No Real Cold AirNovember 2nd, 2013 at 2:05 am by Bill Steffen under Bill's Blog, Weather
Meteorologists look at a handful of index values that can give us a clue on long-range weather. Here we have left to right the Arctic Oscillation (AO), the North Atlantic Oscillation and (NAO) and the Pacific North America Pattern (PNA) as of Saturday morning. Generally speaking, when the AO and NAO are negative, we get a trough in the Eastern U.S. and that usually brings cooler weather. It can mean blocking to our north, forcing colder air down into the U.S. from Canada. A negative PNA usually means a trough in the Western U.S. and ridging in the East. The sum total of the three index values above (from Friday night) would indicate that the really cold stuff is going to stay away up north in Canada for at least a while.
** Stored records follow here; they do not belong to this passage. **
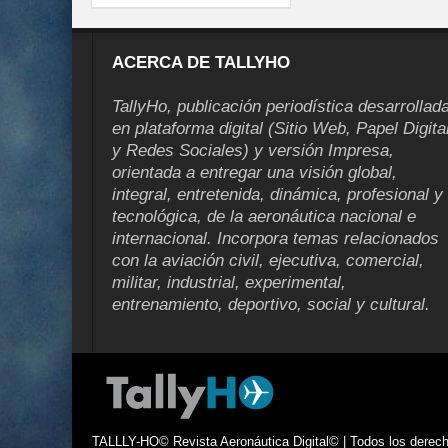
ACERCA DE TALLYHO
TallyHo, publicación periodística desarrollad
en plataforma digital (Sitio Web, Papel Digita
y Redes Sociales) y versión Impresa,
orientada a entregar una visión global,
integral, entretenida, dinámica, profesional y
tecnológica, de la aeronáutica nacional e
internacional. Incorpora temas relacionados
con la aviación civil, ejecutiva, comercial,
militar, industrial, experimental,
entrenamiento, deportivo, social y cultural.
TALLLY-HO© Revista Aeronáutica Digital© | Todos los derecho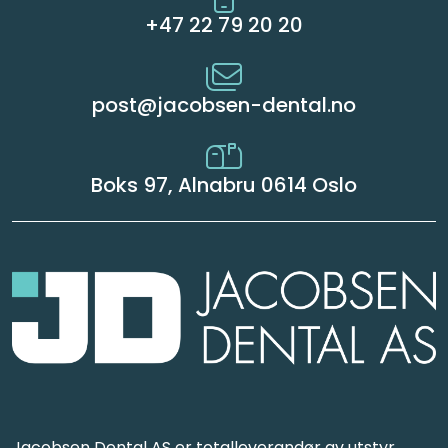
+47 22 79 20 20
post@jacobsen-dental.no
Boks 97, Alnabru 0614 Oslo
Jacobsen Dental AS er totalleverandør av utstyr,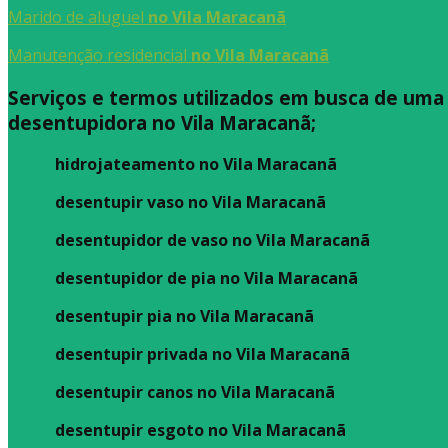
Marido de aluguel
no Vila Maracanã
Manutenção residencial
no Vila Maracanã
Serviços e termos utilizados em busca de uma
desentupidora no Vila Maracanã;
hidrojateamento no Vila Maracanã
desentupir vaso no Vila Maracanã
desentupidor de vaso no Vila Maracanã
desentupidor de pia no Vila Maracanã
desentupir pia no Vila Maracanã
desentupir privada no Vila Maracanã
desentupir canos no Vila Maracanã
desentupir esgoto no Vila Maracanã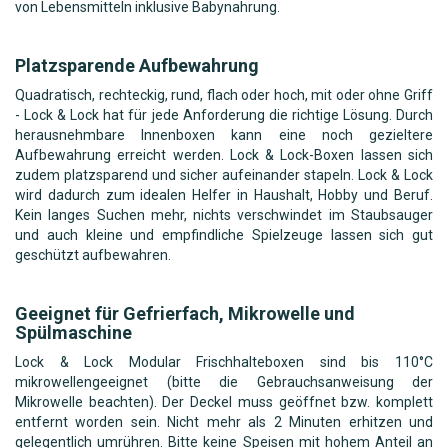
von Lebensmitteln inklusive Babynahrung.
Platzsparende Aufbewahrung
Quadratisch, rechteckig, rund, flach oder hoch, mit oder ohne Griff
- Lock & Lock hat für jede Anforderung die richtige Lösung. Durch
herausnehmbare Innenboxen kann eine noch gezieltere
Aufbewahrung erreicht werden. Lock & Lock-Boxen lassen sich
zudem platzsparend und sicher aufeinander stapeln. Lock & Lock
wird dadurch zum idealen Helfer in Haushalt, Hobby und Beruf.
Kein langes Suchen mehr, nichts verschwindet im Staubsauger
und auch kleine und empfindliche Spielzeuge lassen sich gut
geschützt aufbewahren.
Geeignet für Gefrierfach, Mikrowelle und
Spülmaschine
Lock & Lock Modular Frischhalteboxen sind bis 110°C
mikrowellengeeignet (bitte die Gebrauchsanweisung der
Mikrowelle beachten). Der Deckel muss geöffnet bzw. komplett
entfernt worden sein. Nicht mehr als 2 Minuten erhitzen und
gelegentlich umrühren. Bitte keine Speisen mit hohem Anteil an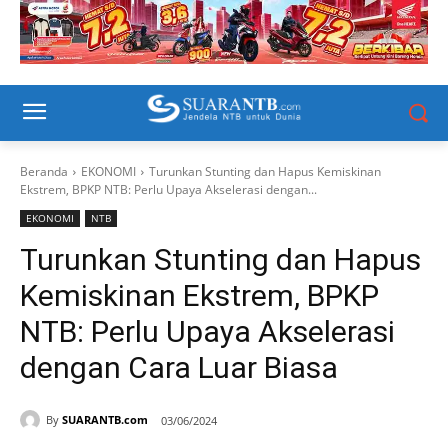
Beranda
EKONOMI
Turunkan Stunting dan Hapus Kemiskinan
Ekstrem, BPKP NTB: Perlu Upaya Akselerasi dengan...
EKONOMI
NTB
Turunkan Stunting dan Hapus
Kemiskinan Ekstrem, BPKP
NTB: Perlu Upaya Akselerasi
dengan Cara Luar Biasa
By
SUARANTB.com
03/06/2024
Note that the AO seems to want to start downward around the 2nd week of November. That might indicate a cold shot around the 3rd week of November. The overnight GFS plot model doesn’t take G.R. below 30 into mid-November, with lots of days in the mid 40s to mid 50s. The average high is 54 now…so we’re not drastically warmer than average here. Many of the same features that we had last winter are still there (cool Pacific Decadal Oscillation, warm Atlantic Monthly Oscillation (AMO) and a neutral El-Nino Southern Oscillation. This would favor a SW to NE storm track. This would favor the coldest air relative to average across the northern Rockies into the northern Plains (Montana, the western Dakotas). Cold shots into Michigan would be relatively short-lived.
There has been a trend in recent years toward less snow in November and more in February in West Michigan. I also want to point out this table of peak flow on the Grand River. It doesn’t include the April 2013 flood, which was approx. 34K cfs. Look at 1904-05 and 1947-48. Hmmm – seems the worst floods on the Grand River came in consecutive years! Could we have another high water event this spring? Also, look at the flow levels. The floods of 1904-05 were considerably greater than the flood of last year. In the 1904 flood, the water covered most all of downtown G.R. west all the way to John Ball Park! See pics. at this link. Like I said, many of the parameters haven’t changed since last winter.